*** GIVEN ENTRIES Section Begins ***
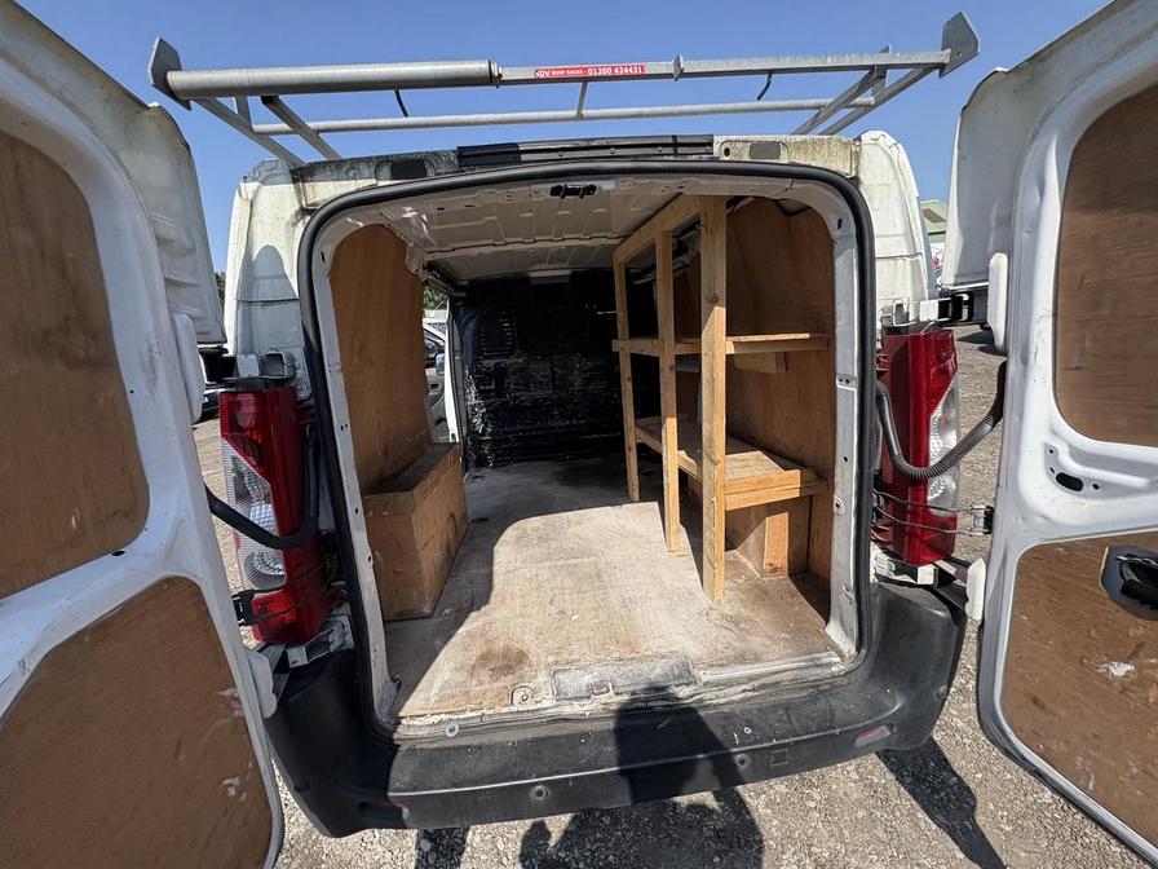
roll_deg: +0.8
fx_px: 468
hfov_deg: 102.1
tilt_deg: -12.1
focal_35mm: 14
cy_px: 434
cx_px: 579
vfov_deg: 85.7
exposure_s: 1/1567
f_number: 2.2
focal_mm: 2.22
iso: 64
*** GIVEN ENTRIES Section Ends ***
WHAT IS BEING ASKED
All the lines above should be reproduced exactly, and none of the pictures.

WRITTEN SOLUTION
roll_deg: +0.8
fx_px: 468
hfov_deg: 102.1
tilt_deg: -12.1
focal_35mm: 14
cy_px: 434
cx_px: 579
vfov_deg: 85.7
exposure_s: 1/1567
f_number: 2.2
focal_mm: 2.22
iso: 64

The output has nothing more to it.